→ Work instruction 1:
Answer each question using the sermon excerpt, one line per answer, marked (a), (b), (c).
(a) Which Bible chapter does the speaker ask listeners to turn to?
(b) What are half of the children doing as they come out after Bible School?
(c) Which children are usually the ones who walk out the door without mamma or daddy?
→ Work instruction 2:
Write the next part of the sermon excerpt on Bible School and the confident children, beginning right after its final line.

→ Text for analysis:
=-=-=-=-=

The Reverend Mr. William F. Joseph III

If you have your Bible, turn with me to 1 John chapter 2 and then let me confess
very quickly that one of my favorite times of year is BibleSchool.
Now I know that if you ask some of your children what Mr. Joseph does
during Bible School you’ll get everything from, “He plays this part and that
part; he’s a puppet here and a puppet there,” but there’s one thing that I
really love to do, and that is to watch the children parade out the door after
Bible School. You’ve got these
gumball structures that they’re carrying, you’ve got all kind of crafts and
handiwork that the teachers have planned and planned, and of course half of them
are eating candy as they come out there. It’s amazing.
But one of the most fascinating things is to see the ones who are walking
out the door without mamma or daddy, boldly and confidently, parading out the
door. They know everything; they
know where to go, they know what to do, and usually they’re the older ones,
there’s no doubt, but every now and then you get one who’s a young one and they
parade out the door. Confidence,

Let’s look at our passage together.

=-=-=-=-=

→ Source information:
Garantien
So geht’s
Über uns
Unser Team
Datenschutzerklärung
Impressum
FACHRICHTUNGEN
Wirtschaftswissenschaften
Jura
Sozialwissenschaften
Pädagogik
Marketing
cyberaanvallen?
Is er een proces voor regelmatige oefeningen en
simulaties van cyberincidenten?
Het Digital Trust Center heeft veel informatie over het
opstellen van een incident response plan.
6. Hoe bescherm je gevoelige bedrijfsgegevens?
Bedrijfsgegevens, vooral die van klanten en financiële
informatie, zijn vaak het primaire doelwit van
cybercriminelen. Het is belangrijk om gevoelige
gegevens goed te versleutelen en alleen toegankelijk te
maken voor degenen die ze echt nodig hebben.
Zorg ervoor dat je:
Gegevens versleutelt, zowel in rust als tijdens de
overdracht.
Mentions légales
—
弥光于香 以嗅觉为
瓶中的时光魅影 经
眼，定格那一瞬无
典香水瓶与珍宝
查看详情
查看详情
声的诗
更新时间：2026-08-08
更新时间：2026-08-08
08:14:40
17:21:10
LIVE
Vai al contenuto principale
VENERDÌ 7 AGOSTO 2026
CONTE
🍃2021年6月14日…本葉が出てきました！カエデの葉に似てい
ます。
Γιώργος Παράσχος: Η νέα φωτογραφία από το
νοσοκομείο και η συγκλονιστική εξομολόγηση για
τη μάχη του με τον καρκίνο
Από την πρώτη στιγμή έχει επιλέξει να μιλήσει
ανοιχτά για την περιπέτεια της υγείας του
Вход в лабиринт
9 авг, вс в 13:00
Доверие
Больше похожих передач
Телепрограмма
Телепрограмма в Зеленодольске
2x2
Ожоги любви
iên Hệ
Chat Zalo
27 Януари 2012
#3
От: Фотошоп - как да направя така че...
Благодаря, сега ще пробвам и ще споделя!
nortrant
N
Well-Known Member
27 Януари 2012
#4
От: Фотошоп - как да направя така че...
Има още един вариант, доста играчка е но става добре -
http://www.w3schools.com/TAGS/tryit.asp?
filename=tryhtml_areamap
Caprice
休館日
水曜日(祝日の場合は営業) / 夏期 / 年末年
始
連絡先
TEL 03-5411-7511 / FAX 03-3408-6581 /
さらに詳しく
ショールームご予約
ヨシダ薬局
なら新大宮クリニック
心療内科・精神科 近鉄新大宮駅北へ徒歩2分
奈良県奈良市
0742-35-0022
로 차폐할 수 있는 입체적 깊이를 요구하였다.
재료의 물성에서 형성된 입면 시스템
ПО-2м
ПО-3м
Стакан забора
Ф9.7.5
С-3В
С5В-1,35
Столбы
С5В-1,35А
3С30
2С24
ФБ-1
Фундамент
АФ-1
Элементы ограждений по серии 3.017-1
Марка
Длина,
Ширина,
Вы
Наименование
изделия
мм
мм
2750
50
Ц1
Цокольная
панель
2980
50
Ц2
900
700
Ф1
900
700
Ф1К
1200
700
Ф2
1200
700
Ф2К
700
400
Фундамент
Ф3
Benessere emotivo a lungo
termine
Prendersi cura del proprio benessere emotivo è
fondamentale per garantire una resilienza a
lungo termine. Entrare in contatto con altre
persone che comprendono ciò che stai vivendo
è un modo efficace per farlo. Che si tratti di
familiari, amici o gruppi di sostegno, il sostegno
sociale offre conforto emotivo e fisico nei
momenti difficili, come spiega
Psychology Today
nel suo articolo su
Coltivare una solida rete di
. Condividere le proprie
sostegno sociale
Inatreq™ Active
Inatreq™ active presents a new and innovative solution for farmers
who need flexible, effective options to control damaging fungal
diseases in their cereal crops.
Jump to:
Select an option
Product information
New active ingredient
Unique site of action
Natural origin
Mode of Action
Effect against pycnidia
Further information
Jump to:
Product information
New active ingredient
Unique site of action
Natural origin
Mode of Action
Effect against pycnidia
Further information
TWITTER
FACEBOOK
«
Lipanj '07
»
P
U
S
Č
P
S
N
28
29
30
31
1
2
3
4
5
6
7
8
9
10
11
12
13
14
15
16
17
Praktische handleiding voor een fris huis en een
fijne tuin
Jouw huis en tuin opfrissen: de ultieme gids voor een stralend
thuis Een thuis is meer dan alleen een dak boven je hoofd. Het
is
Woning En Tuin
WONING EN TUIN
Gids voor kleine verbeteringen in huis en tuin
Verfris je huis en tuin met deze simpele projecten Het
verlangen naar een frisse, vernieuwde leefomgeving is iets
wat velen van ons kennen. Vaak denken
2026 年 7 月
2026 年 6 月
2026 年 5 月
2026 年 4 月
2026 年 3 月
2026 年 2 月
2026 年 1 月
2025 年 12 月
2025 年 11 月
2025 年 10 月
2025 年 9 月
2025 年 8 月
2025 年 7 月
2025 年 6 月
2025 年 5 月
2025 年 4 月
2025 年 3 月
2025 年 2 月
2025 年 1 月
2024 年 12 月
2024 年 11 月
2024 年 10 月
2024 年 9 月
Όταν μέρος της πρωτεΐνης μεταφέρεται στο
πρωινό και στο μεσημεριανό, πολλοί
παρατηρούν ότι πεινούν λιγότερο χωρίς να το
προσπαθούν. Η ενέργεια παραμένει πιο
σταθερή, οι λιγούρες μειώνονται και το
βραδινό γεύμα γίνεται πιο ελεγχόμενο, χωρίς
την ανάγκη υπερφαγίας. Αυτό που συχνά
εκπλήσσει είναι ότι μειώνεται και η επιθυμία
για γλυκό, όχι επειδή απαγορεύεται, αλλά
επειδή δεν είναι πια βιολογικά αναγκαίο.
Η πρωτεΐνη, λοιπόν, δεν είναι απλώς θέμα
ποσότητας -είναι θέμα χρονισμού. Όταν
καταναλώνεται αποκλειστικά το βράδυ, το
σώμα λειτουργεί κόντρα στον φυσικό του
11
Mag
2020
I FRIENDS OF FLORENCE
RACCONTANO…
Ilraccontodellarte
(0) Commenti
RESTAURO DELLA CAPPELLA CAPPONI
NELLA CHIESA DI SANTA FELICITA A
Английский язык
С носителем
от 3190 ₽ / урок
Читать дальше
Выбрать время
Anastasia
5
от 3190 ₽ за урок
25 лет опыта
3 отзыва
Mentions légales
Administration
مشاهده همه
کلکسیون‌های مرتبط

=-=-=-=-=

→ Task output 1:
(a) 1 John chapter 2.
(b) Eating candy.
(c) The older ones.

→ Task output 2:
John chapter 2 beginning at verse 28 and we’ll read through verse 10 of chapter
3. Hear the Word of God.
Before we read let’s pray.

Father, we thank You for the opportunity to open Your Word, to hear it read, to
open it up together and to look at it and to examine it.
We pray, Father, that as we do so tonight that Your Spirit might work in
our hearts that we might indeed know that we belong to You, that we are Your
children. We pray this in Jesus’
name, amen.

Hear the Word of God:

“And now, little
children, abide in Him, so that when He appears we may have confidence and not
shrink from Him in shame at His coming.
If you know that He is righteous, you may be sure that everyone who
practices righteousness has been born of Him.

See what kind of love
the Father has given to us, that we should be called children of God; and so we
are. The reason why the world does
not know us is that it did not know Him.
Beloved, we are God’s children now, and what we will be has not yet
appeared; but we know that when He appears we shall be like Him, because we
shall see Him as He is. And everyone
who thus hopes in Him purifies himself as He is pure.

Everyone who makes a
practice of sinning also practices lawlessness; sin is lawlessness.
You know that He appeared in order to take away the sins, and in Him
there is no sin. No one who abides in Him keeps on sinning; no one who keeps on
sinning has either seen Him or known Him.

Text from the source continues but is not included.